Sunday, July 24, 2011

Presiding over a Debt Precipice: President Obama of the U.S.

In the context of a rapidly approaching deadline on increasing the ceiling on U.S. Government debt, Barak Obama found himself rebuffing pressure from anti-tax “Tea Party” Republicans in the U.S. House while needing enough non-partisan credibility for his warning of an impending economic catastrophe to be believed by the citizenry and Congress. That is to say, Obama’s failure to stand back as the Democrats and Republicans in Congress duked it out on spending cuts and tax increases mitigated his stature or credibility as Presider in Chief. An editorial in the New York Times refers to this role of the president as "the utimate guardian of the constitutional order."[1] To preside is to be oriented to the viability of the whole. This means stepping in when the system itself is at risk. Partisan involvement compromises the ability to function in a failsafe capacity, as the "ultimate guardian."

Concretely, as the deadline on raising the debt-ceiling approached, someone with credibility was needed to stand up and get the attention of the partisans to say: We are running out of time. You need to come to an agreement. Taking and advancing one of the sides of the dispute detracted from Barak Obama’s ability to act as the party oriented to the deadline itself. It left the deadline itself vulnerable because the role designed to protect it was also interested in advancing a certain agreement (and killing another). I contend, therefore, that Obama’s priorities were at odds with that of how his office is designed to function in the system. The system itself is left vulnerable.

By analogy, a fire inspector is hired to sit in a crowded theatre to keep an eye on the building in case one of the special effects of the play causes a fire. Keeping an eye on the theatre itself, including backstage and the balcony, is less interesting than watching the plot unfold on stage. Taking the side of the protagonist, the inspector is diverted from noticing the smoke at the back of the balcony. The theatre, and its occupants, are at risk because the inspector does not reach the stage in time. To be sure, watching a play is more interesting, but the inspector role is designed to look out for the people as a whole—indeed, the theatre itself. Now, say the theatre is host to a debate, and that the inspector steps on stage to take part in it. Not only is he or she distracted from keeping an eye out for sabotage, people in the audience favoring the other side on the debate might not believe the inspector’s eventual announcement that they must leave the building.

In 2010, Barak Obama had remarked to the press after a partisan meeting with Congressional leaders, “Being bipartisan cannot mean that Democrats give up everything they believe in, find the handful of things that Republicans have been advocating for, and we do those things, and then we have bipartisanship.”[2] Even as his statement sounds fair, to make it from a partisan position from the presidential podium undercuts the presiding nature of the Presidency. How might Republicans have reacted to the President had he then announced an emergency and indicated what needed to be done to avert disaster? While his detractors would probably not doubt his veracity, in the face of an impending disaster every bit of credibility that the Presidency itself is capable of is necessary.

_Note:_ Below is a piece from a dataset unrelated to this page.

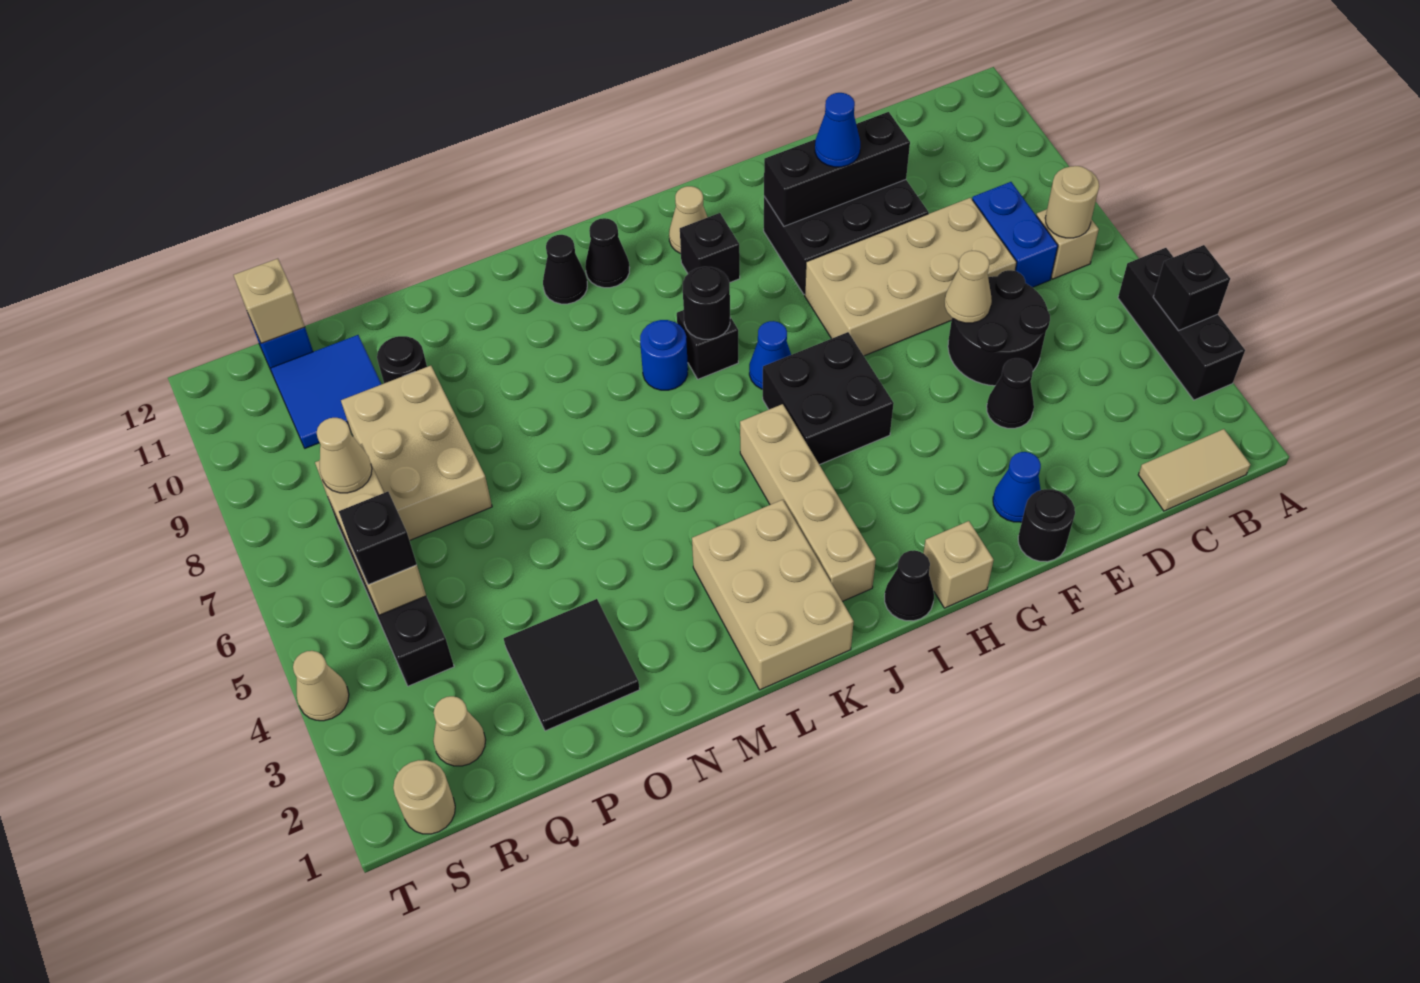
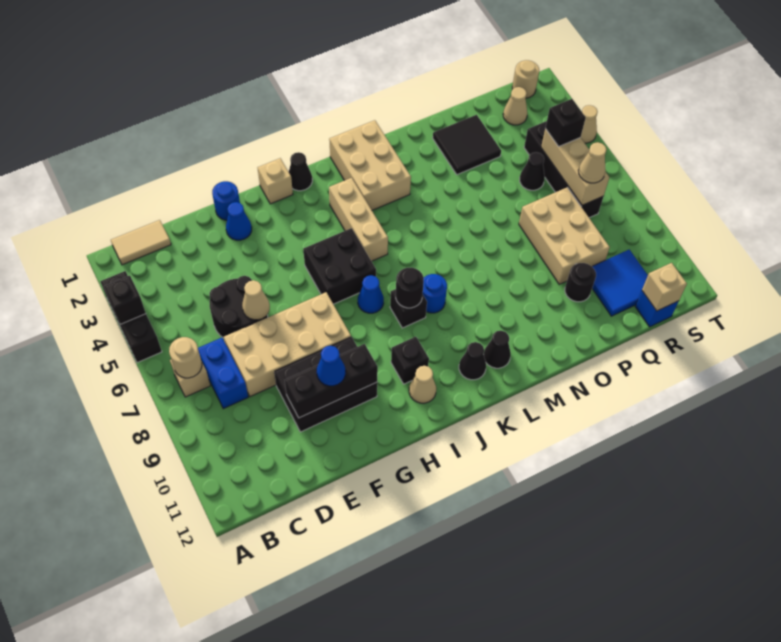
black 1x1 cone [987,358,1034,428] -> black 1x1 cone moved to [520,152,545,190]
black 1x1 round brick [1018,489,1075,562] -> blue 1x1 round brick [212,181,240,220]
tan 1x4 brick [740,404,876,601] -> tan 1x3 brick [329,178,388,261]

In the context of the debt-ceiling showdown in July 2011, the president’s pushback against the House Republicans compromised his warning that “we are now in the eleventh hour; we don’t have time for smoke and mirrors.”[3] Whereas the warning is oriented to the deadline, the pushback was partisan in nature. What would prevent Republicans from assuming that the “smoke and mirrors” comment was just as partisan (and thus could be safely relegated or dismissed)? The president would have been better advised to let the Democrats in the U.S. Senate fight the partisan battle with the Republicans in the House while he, the presider in chief, saved his political and reputational capital to act as an alarm clock, for there is no other than the president. In effect, wanting it both ways (pushing one of two sides and sounding the alarm) is like putting a pillow over the clock. In the case of the debt ceiling, America could not afford sleeping in. In allowing our presidents to be so partisan, We the People rack up tremendous systemic risk without realizing it. It is as though we have forgotten the old question, Who is watching the store? We simply assume the status quo, wherein the store's very existence is not in question.


1, Eric A. Posner and Adrian Vermeule, "Obama Should Raise the Debt Ceiling on His Own," New York Times (July 22, 2011). 
2. Helene Cooper and Carl Hulse, “Two Parties Join Together, Then Resume Divided Ways,” New York Times, February 9, 2010. 
3. Eric A. Posner and Adrian Vermeule, "Obama Should Raise the Debt Ceiling on His Own," New York Times (July 22, 2011).